Merion is a short course by modern day standards. This week the par 70 layout will be set up at 6996 yards, the first time a US Open course has been under 7000 yards since 2004 at Shinnecock Hills, New York when the yardage was exactly the same as Merion this year. Back in 1971 it played at 6544 yards and regarded by most players as one of the toughest par 70s there was.
Nicklaus in 1971 arrived a week early and determined he would only hit driver on three holes. One among the media that week asked that if a course eliminates the driver it can’t be a good one.
“Why does a driver make a course good?” Nicklaus asked in reply.
Journo: “The driver is part of the game, isn’t it?”
Nicklaus: “Yes, and so is the three wood and so is the putter, and so is the one iron. When you can lean back and belt one three hundred yards off the tee, it doesn’t require any thinking. This is a thinking man’s golf course.”
So it will be again this year with driver the least used club in the bag. The fairways will be narrow and the rough long, just as it was back in 1971.
To cut to the chase, after 72 holes Nicklaus and Trevino were tied at level par – eight shots ahead of Arnold Palmer. They came to the press tent for a joint interview that evening and were asked their thoughts on what lay ahead the next day in the 18-hole playoff.
Trevino looked sideways to the Golden Bear and said: “Jack, in my dreams you always win.”

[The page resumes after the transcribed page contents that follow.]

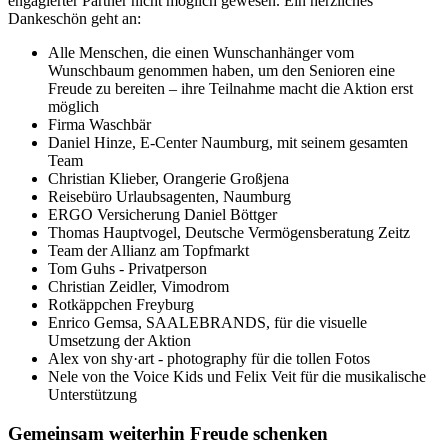
engagierter Partner nicht möglich gewesen. Ein herzliches
Dankeschön geht an:
Alle Menschen, die einen Wunschanhänger vom
Wunschbaum genommen haben, um den Senioren eine
Freude zu bereiten – ihre Teilnahme macht die Aktion erst
möglich
Firma Waschbär
Daniel Hinze, E-Center Naumburg, mit seinem gesamten
Team
Christian Klieber, Orangerie Großjena
Reisebüro Urlaubsagenten, Naumburg
ERGO Versicherung Daniel Böttger
Thomas Hauptvogel, Deutsche Vermögensberatung Zeitz
Team der Allianz am Topfmarkt
Tom Guhs - Privatperson
Christian Zeidler, Vimodrom
Rotkäppchen Freyburg
Enrico Gemsa, SAALEBRANDS, für die visuelle
Umsetzung der Aktion
Alex von shy·art - photography für die tollen Fotos
Nele von the Voice Kids und Felix Veit für die musikalische
Unterstützung
Gemeinsam weiterhin Freude schenken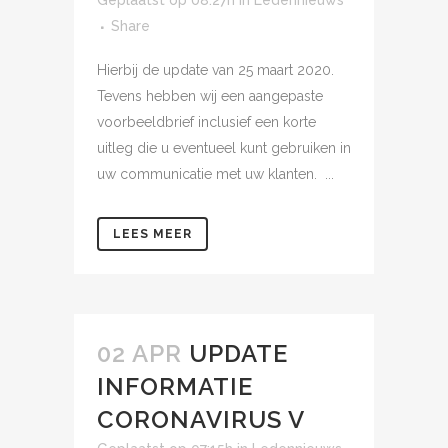
Geplaatst op 08:27h
in
Ledennieuws
Share
Hierbij de update van 25 maart 2020.
Tevens hebben wij een aangepaste
voorbeeldbrief inclusief een korte
uitleg die u eventueel kunt gebruiken in
uw communicatie met uw klanten. ...
LEES MEER
02 APR
UPDATE
INFORMATIE
CORONAVIRUS V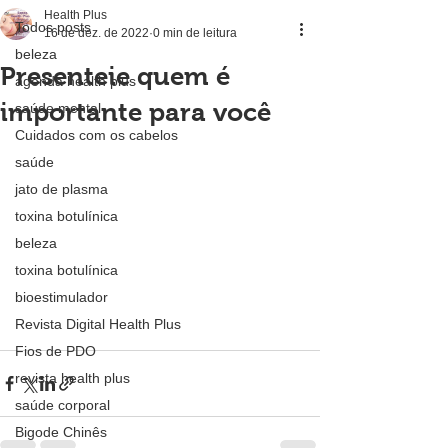
Health Plus
Todos posts
16 de dez. de 2022
0 min de leitura
beleza
Presenteie quem é
agenda health plus
importante para você
saúde mental
Cuidados com os cabelos
saúde
jato de plasma
toxina botulínica
beleza
toxina botulínica
bioestimulador
Revista Digital Health Plus
Fios de PDO
revista health plus
saúde corporal
Bigode Chinês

It was a quote for the ages.
On the tee the next morning, Trevino, ever the joker, produced a rubber snake from his golf bag and tossed it on the ground in front of Nicklaus.

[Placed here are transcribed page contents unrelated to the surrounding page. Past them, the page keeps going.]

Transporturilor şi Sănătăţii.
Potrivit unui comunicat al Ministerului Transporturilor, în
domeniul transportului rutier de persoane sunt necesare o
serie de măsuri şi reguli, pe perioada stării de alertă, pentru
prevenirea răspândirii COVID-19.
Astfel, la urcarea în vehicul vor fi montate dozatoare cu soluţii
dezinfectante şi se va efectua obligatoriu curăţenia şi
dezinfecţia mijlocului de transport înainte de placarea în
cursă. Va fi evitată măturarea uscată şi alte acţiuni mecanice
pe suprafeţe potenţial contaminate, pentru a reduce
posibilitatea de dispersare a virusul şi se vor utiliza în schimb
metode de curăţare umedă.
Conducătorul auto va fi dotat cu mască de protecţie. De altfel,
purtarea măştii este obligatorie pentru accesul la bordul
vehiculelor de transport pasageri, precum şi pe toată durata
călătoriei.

“I need all the help I can get,” Trevino said.
The Bear laughed, so did the gallery. One can only imagine what Tiger Woods’ reaction would be if he were in the same situation 40 plus years since then. It would be one of those “I’d like to see that” moments surely.
Trevino, he of the unorthodox swing but with the ability to shape the ball both high and low, triumphed 68-71 and then a couple of weeks later he won the Canadian Open and then crossed the Atlantic to win the British Open. It was just a magical stretch of golf by one of the genuine characters of the game.
The Merry Mex, as Trevino was known, said of that Merion win: “I’m a lucky dog. You gotta be lucky to beat Jack Nicklaus because he’s the greatest golfer who ever held a club.”
Then, of course, came the most recent US Open at Merion, a distant 34 years ago. It was David Graham who emerged triumphant after a final round 67 which is still described as one of the greatest rounds to win a major championship in the history of the game.
The great American golf writer Herbert Warren Wind penned: “It is a long time since we last saw a golfer play such brilliant forceful, technically pure shots on the final holes of the Open … Graham had the courage to try to win it, and did so by hitting the kind of iron shots that one associated with Hogan; they were struck decisively, they travelled at the right trajectory, they covered the flag; and they pulled up abruptly when they touched the green. It was a genuinely memorable performance.”
That day Graham held the championship trophy in his hands and looked at the names inscribed on it. He had joined them and to this day it remains his most memorable moment in golf.
Why he is not in the World Golf Hall of Fame continues to be one of the great travesties of the game of golf but I wrote of that not so long ago.